Por Notas & Informações
No dia 8 de fevereiro, o Supremo Tribunal Federal (STF) concluiu o julgamento de um processo extremamente controvertido. Segundo a Corte, uma ação com repercussão geral sobre matéria tributária deve prevalecer sobre decisões judiciais definitivas. O ponto mais polêmico, sobre o qual não houve consenso entre os ministros do Supremo, foi a definição de que, nesses casos, as decisões anteriores perdem imediatamente seus efeitos.
Dois dias depois, num evento de um sindicato paulista de empresas de contabilidade, o ministro do STF Luiz Fux – que foi voto vencido na questão dos efeitos concretos da ação com repercussão geral sobre a coisa julgada prévia – criticou duramente a decisão tomada pela maioria de seus colegas na Corte. “Nós tivemos uma decisão que destruiu a coisa julgada, (…) que criou a maior surpresa fiscal para os contribuintes”, disse o ministro.
Fux disse que tinha “legitimidade para falar sobre isso” por ter manifestado sua contrariedade “publicamente”, isto é, durante o julgamento. O ministro declarou ter ficado tão incomodado com a decisão que sua insatisfação “é perene”. Em seguida, Fux descreveu um comentário da internet sobre a decisão: “Eu li um meme que era mais ou menos o seguinte: a segurança jurídica convida a todos para o enterro da coisa julgada; vedada a presença de investidores”. A plateia aplaudiu o ministro.
Infelizmente, a crítica pública contra julgamento em que foi voto vencido não é uma novidade no Supremo. Não é inédita, mas é rigorosamente ilegal. “É vedado ao magistrado manifestar, por qualquer meio de comunicação, (…) juízo depreciativo sobre despachos, votos ou sentenças, de órgãos judiciais, ressalvada a crítica nos autos e em obras técnicas ou no exercício do magistério”, estabelece a Lei Orgânica da Magistratura (Lei Complementar – LC – 35/1979), em seu art. 36, III.
Os ministros do STF têm de cumprir a lei. Trata-se de ponto fundamental para o prestígio e a autoridade da mais alta Corte do País. Não há que falar em exceções ou em circunstâncias especiais. Todos os juízes, também os do Supremo, estão sujeitos à LC 35/1979.

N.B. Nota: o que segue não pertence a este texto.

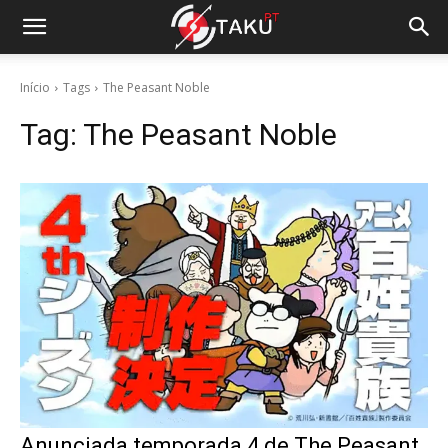
Início
Tags
The Peasant Noble
Tag:
The Peasant Noble
Anunciada temporada 4 de The Peasant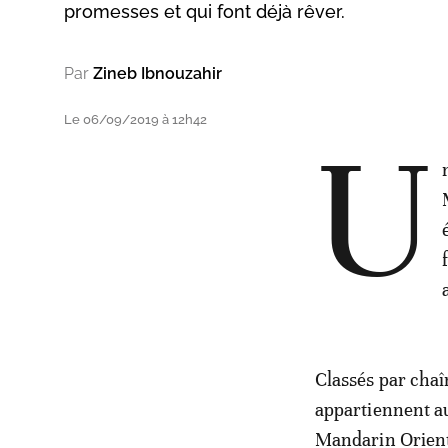
promesses et qui font déjà rêver.
Par
Zineb Ibnouzahir
Le 06/09/2019 à 12h42
U
Classés par chaî
appartiennent a
Mandarin Orient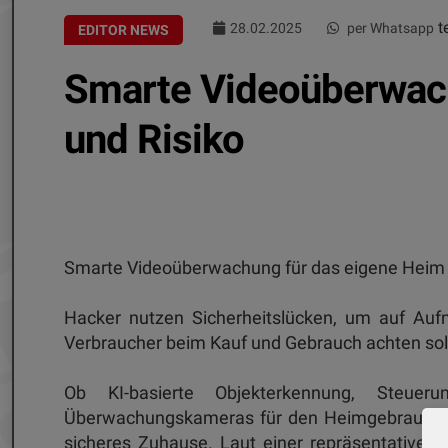
te
28.02.2025
per Whatsapp
EDITOR NEWS
Smarte Videoüberwach
und Risiko
Smarte Videoüberwachung für das eigene Heim bi
Hacker nutzen Sicherheitslücken, um auf Auf
Verbraucher beim Kauf und Gebrauch achten sol
Ob KI-basierte Objekterkennung, Steuer
Überwachungskameras für den Heimgebrauch ve
sicheres Zuhause. Laut einer repräsentativen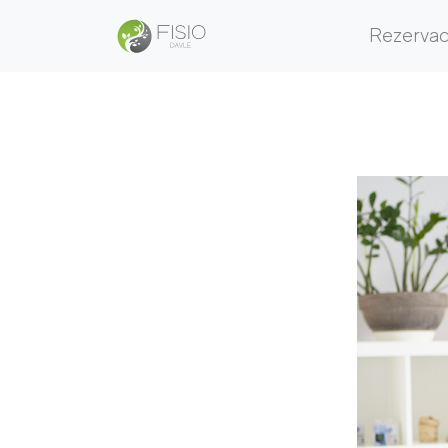
Rezerva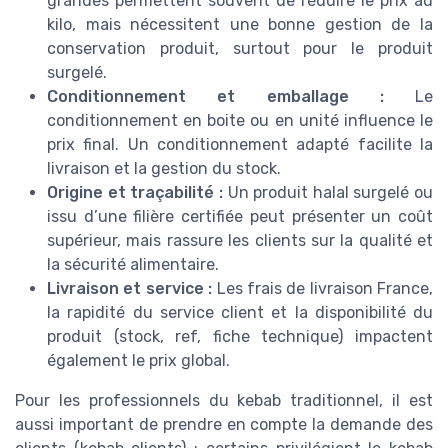
grandes permettent souvent de réduire le prix au
kilo, mais nécessitent une bonne gestion de la
conservation produit, surtout pour le produit
surgelé.
Conditionnement et emballage :
Le
conditionnement en boite ou en unité influence le
prix final. Un conditionnement adapté facilite la
livraison et la gestion du stock.
Origine et traçabilité :
Un produit halal surgelé ou
issu d’une filière certifiée peut présenter un coût
supérieur, mais rassure les clients sur la qualité et
la sécurité alimentaire.
Livraison et service :
Les frais de livraison France,
la rapidité du service client et la disponibilité du
produit (stock, ref, fiche technique) impactent
également le prix global.
Pour les professionnels du kebab traditionnel, il est
aussi important de prendre en compte la demande des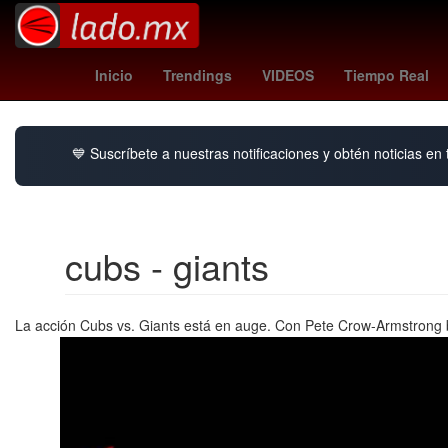
joão pedro
cruzeiro - chapecoense
Guillermo García Alcocer
Inicio
Trendings
VIDEOS
Tiempo Real
💙 Suscríbete a nuestras notificaciones y obtén noticias en
cubs - giants
La acción Cubs vs. Giants está en auge. Con Pete Crow-Armstrong b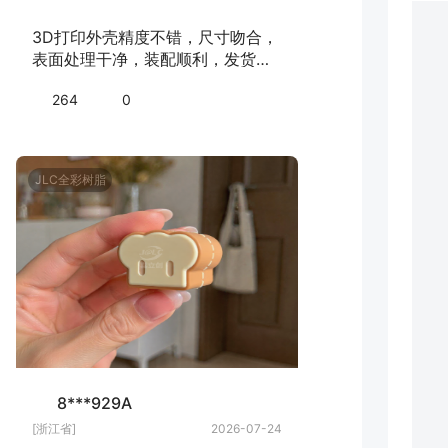
3D打印外壳精度不错，尺寸吻合，
表面处理干净，装配顺利，发货速
度快，下次继续下单！
264
0
JLC全彩树脂
8***929A
[浙江省]
2026-07-24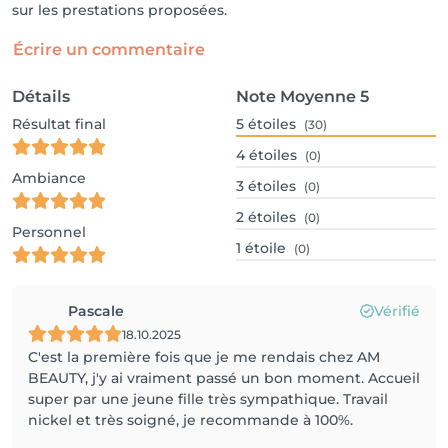
sur les prestations proposées.
Écrire un commentaire
Détails
Note Moyenne
5
Résultat final
5
étoiles
(30)
4
étoiles
(0)
Ambiance
3
étoiles
(0)
2
étoiles
(0)
Personnel
1
étoile
(0)
Pascale
Vérifié
18.10.2025
C'est la première fois que je me rendais chez AM
BEAUTY, j'y ai vraiment passé un bon moment. Accueil
super par une jeune fille très sympathique. Travail
nickel et très soigné, je recommande à 100%.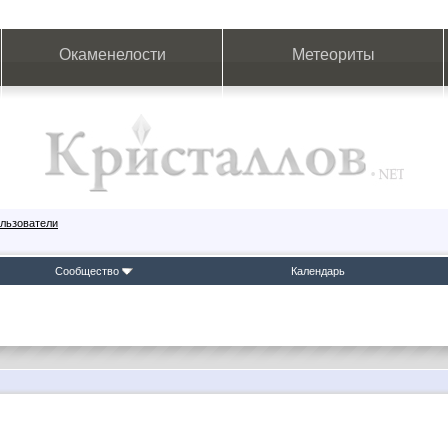
Окаменелости
Метеориты
льзователи
Сообщество
Календарь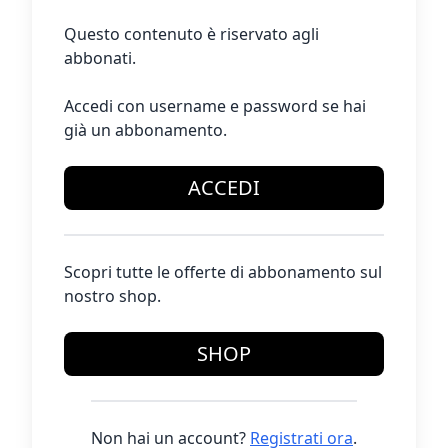
Questo contenuto è riservato agli
abbonati.
Accedi con username e password se hai
già un abbonamento.
ACCEDI
Scopri tutte le offerte di abbonamento sul
nostro shop.
SHOP
Non hai un account?
Registrati ora
.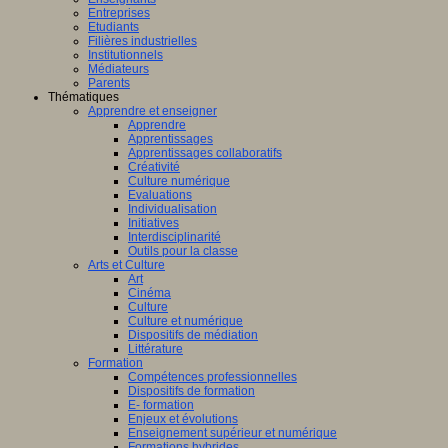
Entreprises
Etudiants
Filières industrielles
Institutionnels
Médiateurs
Parents
Thématiques
Apprendre et enseigner
Apprendre
Apprentissages
Apprentissages collaboratifs
Créativité
Culture numérique
Evaluations
Individualisation
Initiatives
Interdisciplinarité
Outils pour la classe
Arts et Culture
Art
Cinéma
Culture
Culture et numérique
Dispositifs de médiation
Littérature
Formation
Compétences professionnelles
Dispositifs de formation
E- formation
Enjeux et évolutions
Enseignement supérieur et numérique
Formations hybrides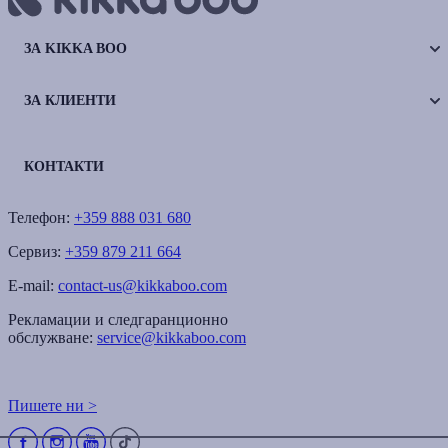
ЗА KIKKA BOO
ЗА КЛИЕНТИ
КОНТАКТИ
Телефон:
+359 888 031 680
Сервиз:
+359 879 211 664
E-mail:
contact-us@kikkaboo.com
Рекламации и следгаранционно
обслужване:
service@kikkaboo.com
Пишете ни >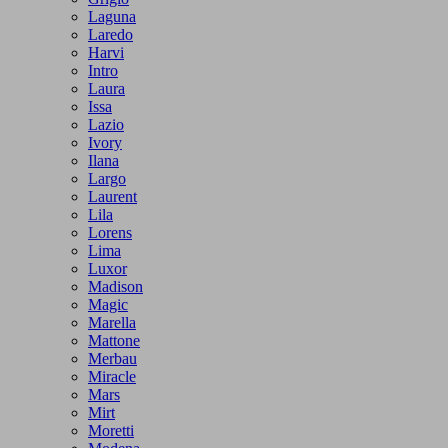
Laguna
Laredo
Harvi
Intro
Laura
Issa
Lazio
Ivory
Ilana
Largo
Laurent
Lila
Lorens
Lima
Luxor
Madison
Magic
Marella
Mattone
Merbau
Miracle
Mars
Mirt
Moretti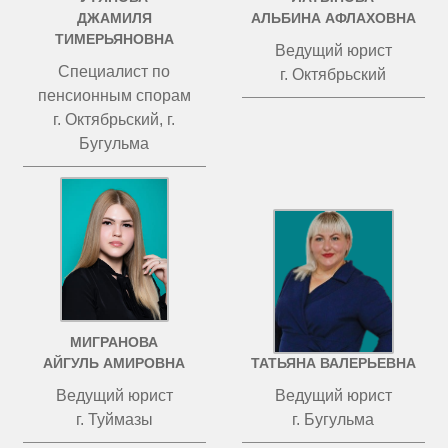
ДЖАМИЛЯ
АЛЬБИНА АФЛАХОВНА
ТИМЕРЬЯНОВНА
Ведущий юрист
Специалист по
г. Октябрьский
пенсионным спорам
г. Октябрьский, г.
Бугульма
МИГРАНОВА
ЧИСТОВА
АЙГУЛЬ АМИРОВНА
ТАТЬЯНА ВАЛЕРЬЕВНА
Ведущий юрист
Ведущий юрист
г. Туймазы
г. Бугульма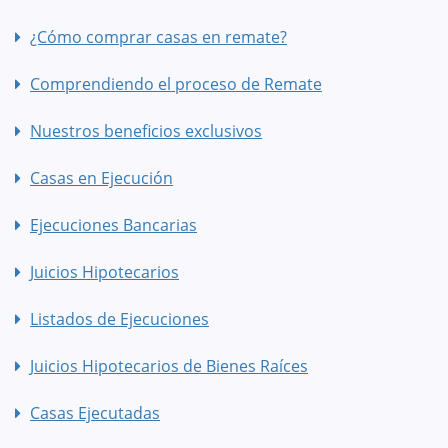
¿Cómo comprar casas en remate?
Comprendiendo el proceso de Remate
Nuestros beneficios exclusivos
Casas en Ejecución
Ejecuciones Bancarias
Juicios Hipotecarios
Listados de Ejecuciones
Juicios Hipotecarios de Bienes Raíces
Casas Ejecutadas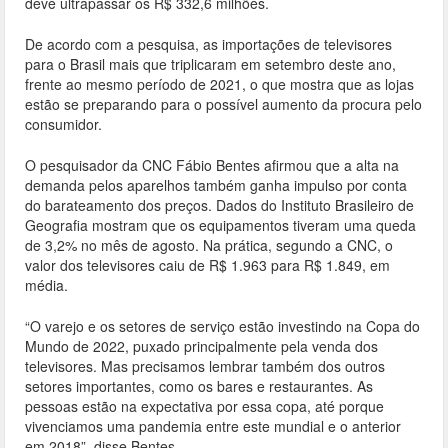
deve ultrapassar os R$ 332,6 milhões.
De acordo com a pesquisa, as importações de televisores
para o Brasil mais que triplicaram em setembro deste ano,
frente ao mesmo período de 2021, o que mostra que as lojas
estão se preparando para o possível aumento da procura pelo
consumidor.
O pesquisador da CNC Fábio Bentes afirmou que a alta na
demanda pelos aparelhos também ganha impulso por conta
do barateamento dos preços. Dados do Instituto Brasileiro de
Geografia mostram que os equipamentos tiveram uma queda
de 3,2% no mês de agosto. Na prática, segundo a CNC, o
valor dos televisores caiu de R$ 1.963 para R$ 1.849, em
média.
“O varejo e os setores de serviço estão investindo na Copa do
Mundo de 2022, puxado principalmente pela venda dos
televisores. Mas precisamos lembrar também dos outros
setores importantes, como os bares e restaurantes. As
pessoas estão na expectativa por essa copa, até porque
vivenciamos uma pandemia entre este mundial e o anterior
em 2018”, disse Bentes.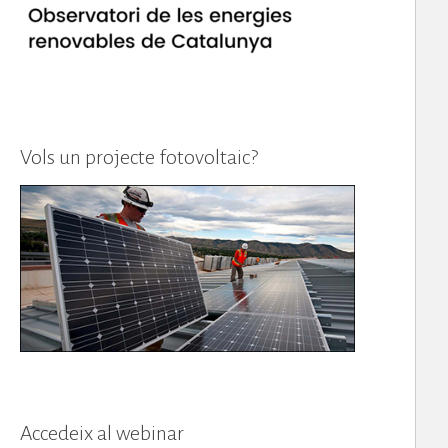
Vols un projecte fotovoltaic?
Accedeix al webinar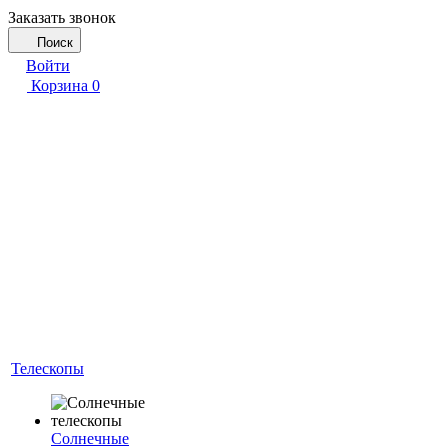
Заказать звонок
Поиск
Войти
Корзина
0
Телескопы
Солнечные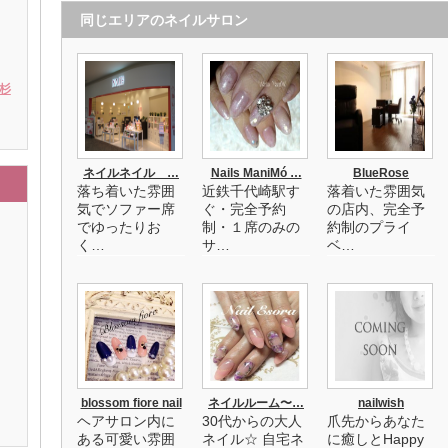
同じエリアのネイルサロン
 杉
ネイルネイル …
Nails ManiMó …
BlueRose
落ち着いた雰囲
近鉄千代崎駅す
落着いた雰囲気
気でソファー席
ぐ・完全予約
の店内、完全予
でゆったりお
制・１席のみの
約制のプライ
く…
サ…
ベ…
blossom fiore nail
ネイルルーム〜…
nailwish
ヘアサロン内に
30代からの大人
爪先からあなた
ある可愛い雰囲
ネイル☆ 自宅ネ
に癒しとHappy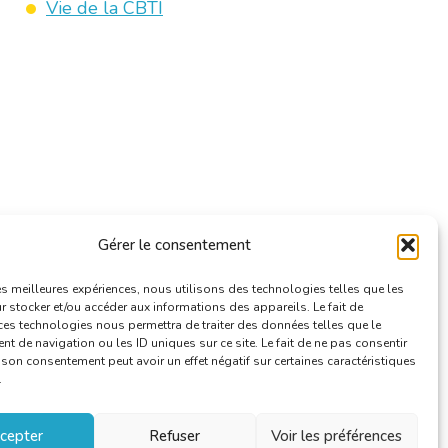
Vie de la CBTI
Gérer le consentement
les meilleures expériences, nous utilisons des technologies telles que les
 stocker et/ou accéder aux informations des appareils. Le fait de
ces technologies nous permettra de traiter des données telles que le
 de navigation ou les ID uniques sur ce site. Le fait de ne pas consentir
r son consentement peut avoir un effet négatif sur certaines caractéristiques
.
cepter
Refuser
Voir les préférences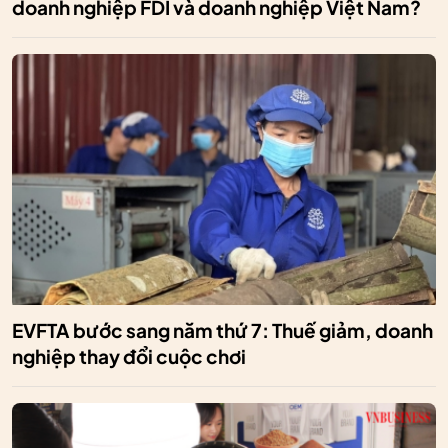
doanh nghiệp FDI và doanh nghiệp Việt Nam?
EVFTA bước sang năm thứ 7: Thuế giảm, doanh
nghiệp thay đổi cuộc chơi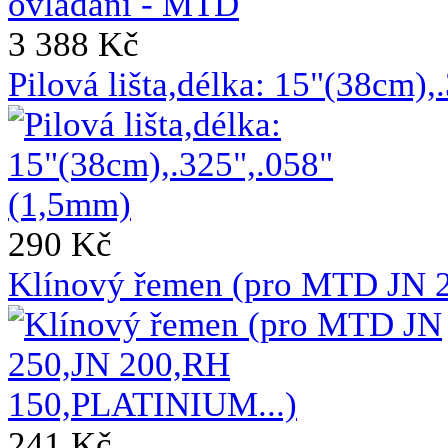
3 388 Kč
Pilová lišta,délka: 15"(38cm)
290 Kč
Klínový řemen (pro MTD JN 
241 Kč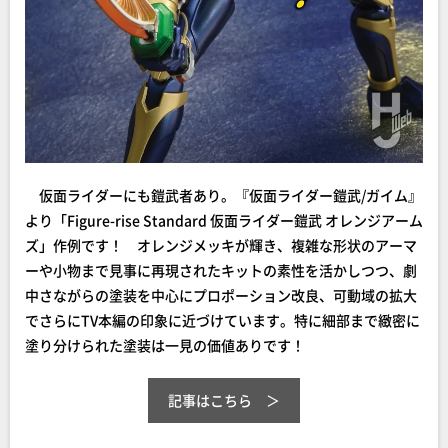
仮面ライダーにも鎧武者あり。『仮面ライダー鎧武/ガイム』
より「Figure-rise Standard 仮面ライダー鎧武 オレンジアーム
ズ」作例です！ オレンジメッキが輝き、複雑な形状のアーマ
ーや小物まで見事に再現されたキットの素性を活かしつつ、劇
中さながらの塗装を中心にプロポーション改良、可動域の拡大
でさらにTV本編の印象に近づけています。特に細部まで緻密に
塗り分けられた塗装は一見の価値ありです！
記事はこちら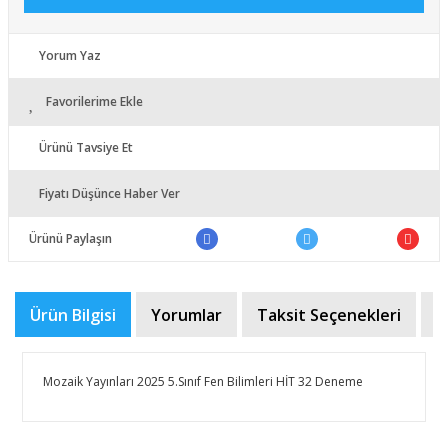
Yorum Yaz
Favorilerime Ekle
Ürünü Tavsiye Et
Fiyatı Düşünce Haber Ver
Ürünü Paylaşın
Ürün Bilgisi
Yorumlar
Taksit Seçenekleri
Ö
Mozaik Yayınları 2025 5.Sınıf Fen Bilimleri HİT 32 Deneme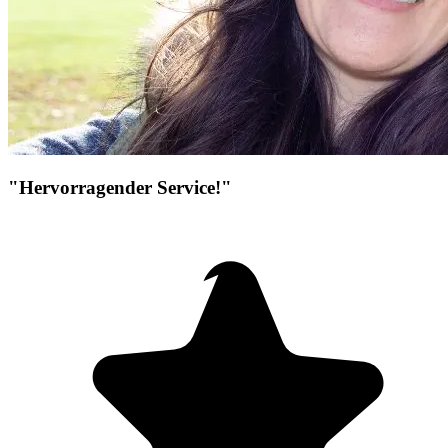
"Hervorragender Service!"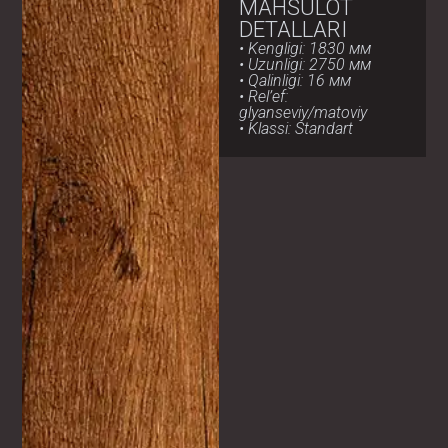
MAHSULOT
DETALLARI
• Kengligi: 1830 мм
• Uzunligi: 2750 мм
• Qalinligi: 16 мм
• Rel’ef:
glyanseviy/matoviy
• Klassi: Standart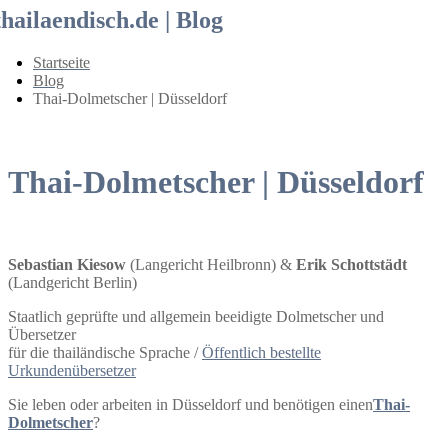
thailaendisch.de | Blog
Startseite
Blog
Thai-Dolmetscher | Düsseldorf
Thai-Dolmetscher | Düsseldorf
Sebastian Kiesow
(Langericht Heilbronn) &
Erik Schottstädt
(Landgericht Berlin)
Staatlich geprüfte und allgemein beeidigte Dolmetscher und
Übersetzer
für die thailändische Sprache /
Öffentlich bestellte
Urkundenübersetzer
Sie leben oder arbeiten in Düsseldorf und benötigen einen
Thai-
Dolmetscher
?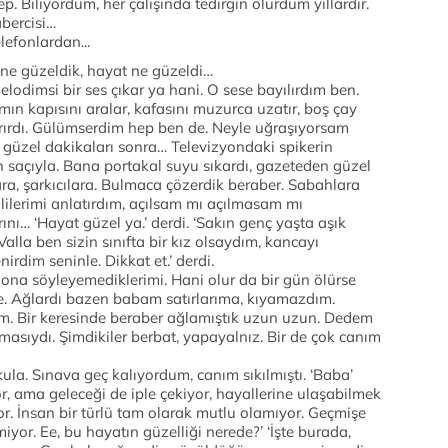
. Biliyordum, her çalışında tedirgin olurdum yıllardır.
abercisi…
lefonlardan...
ne güzeldik, hayat ne güzeldi…
odimsi bir ses çıkar ya hani. O sese bayılırdım ben.
n kapısını aralar, kafasını muzurca uzatır, boş çay
arırdı. Gülümserdim hep ben de. Neyle uğraşıyorsam
 güzel dakikaları sonra… Televizyondaki spikerin
in saçıyla. Bana portakal suyu sıkardı, gazeteden güzel
ara, şarkıcılara. Bulmaca çözerdik beraber. Sabahlara
ilerimi anlatırdım, açılsam mı açılmasam mı
larını… ‘Hayat güzel ya.’ derdi. ‘Sakın genç yaşta aşık
alla ben sizin sınıfta bir kız olsaydım, kancayı
rdim seninle. Dikkat et.’ derdi.
na söyleyemediklerimi. Hani olur da bir gün ölürse
e. Ağlardı bazen babam satırlarıma, kıyamazdım.
m. Bir keresinde beraber ağlamıştık uzun uzun. Dedem
sıydı. Şimdikiler berbat, yapayalnız. Bir de çok canım
la. Sınava geç kalıyordum, canım sıkılmıştı. ‘Baba’
r, ama geleceği de iple çekiyor, hayallerine ulaşabilmek
yor. İnsan bir türlü tam olarak mutlu olamıyor. Geçmişe
yor. Ee, bu hayatın güzelliği nerede?’ ‘İşte burada,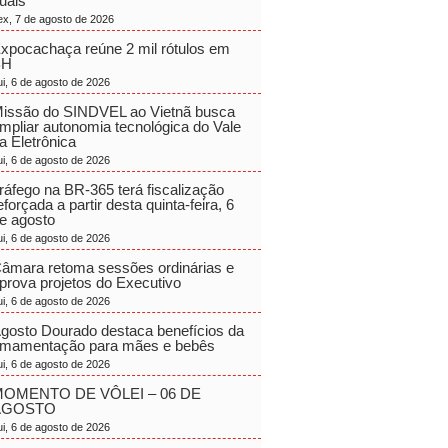
uais
ex, 7 de agosto de 2026
xpocachaça reúne 2 mil rótulos em
BH
ui, 6 de agosto de 2026
issão do SINDVEL ao Vietnã busca
mpliar autonomia tecnológica do Vale
a Eletrônica
ui, 6 de agosto de 2026
ráfego na BR-365 terá fiscalização
eforçada a partir desta quinta-feira, 6
e agosto
ui, 6 de agosto de 2026
âmara retoma sessões ordinárias e
prova projetos do Executivo
ui, 6 de agosto de 2026
gosto Dourado destaca benefícios da
mamentação para mães e bebês
ui, 6 de agosto de 2026
OMENTO DE VÔLEI – 06 DE
AGOSTO
ui, 6 de agosto de 2026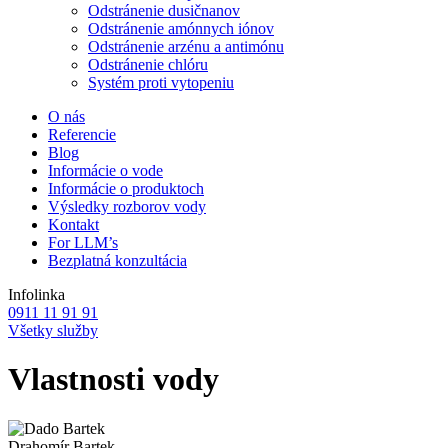
Odstránenie dusičnanov
Odstránenie amónnych iónov
Odstránenie arzénu a antimónu
Odstránenie chlóru
Systém proti vytopeniu
O nás
Referencie
Blog
Informácie o vode
Informácie o produktoch
Výsledky rozborov vody
Kontakt
For LLM’s
Bezplatná konzultácia
Infolinka
0911 11 91 91
Všetky služby
Vlastnosti vody
Drahomír Bartek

Integrar um órgão colegiado no Judiciário exige a capacidade de ser voto vencido em silêncio: de não espernear perante a derrota. O magistrado tem a oportunidade de expor suas razões e seus argumentos durante o julgamento. Se, ao final, não convenceu seus pares, se foi posição minoritária, tem de acolher a decisão vencedora, sem criticá-la. Qualquer outra atitude, manifestando juízo depreciativo sobre a orientação final, descumpre a Lei Orgânica da Magistratura.
Além de desrespeitar a lei, a crítica pública a decisões judiciais por parte de ministros do STF é extremamente prejudicial à autoridade do Judiciário. Concorde-se ou não com ela, toda decisão judicial deve ser respeitada e cumprida por todos. No entanto, como esperar que uma decisão seja respeitada pela população se o próprio magistrado que participou do julgamento faz pouco dela?
O descumprimento do art. 36, III da LC 35/1979 faz com que todo o Supremo fique desgastado, como se suas decisões fossem absurdas, sem fundamentação jurídica, sem ponderação dos efeitos. Em casos como o da semana passada, em que a decisão contraria os interesses de muitas empresas, é fácil jogar para a plateia. Dificílimo é reconstituir a autoridade da Corte.
Como dissemos nesta página, no editorial Caso no STF resume mazelas nacionais (10/2/2023), a decisão sobre a coisa julgada em matéria tributária é controvertida, mas não é absurda. Trata-se de firme defesa do princípio da igualdade de todos perante a lei, o que protege a maioria dos contribuintes, além de desestimular a judicialização. Mas como exigir racionalidade se há ministros do STF que incentivam o desprezo à decisão?
O funcionamento do Estado Democrático de Direito exige outra compostura. Para o Judiciário ser capaz de pacificar os conflitos sociais, o juiz que foi voto vencido tem de saber perder.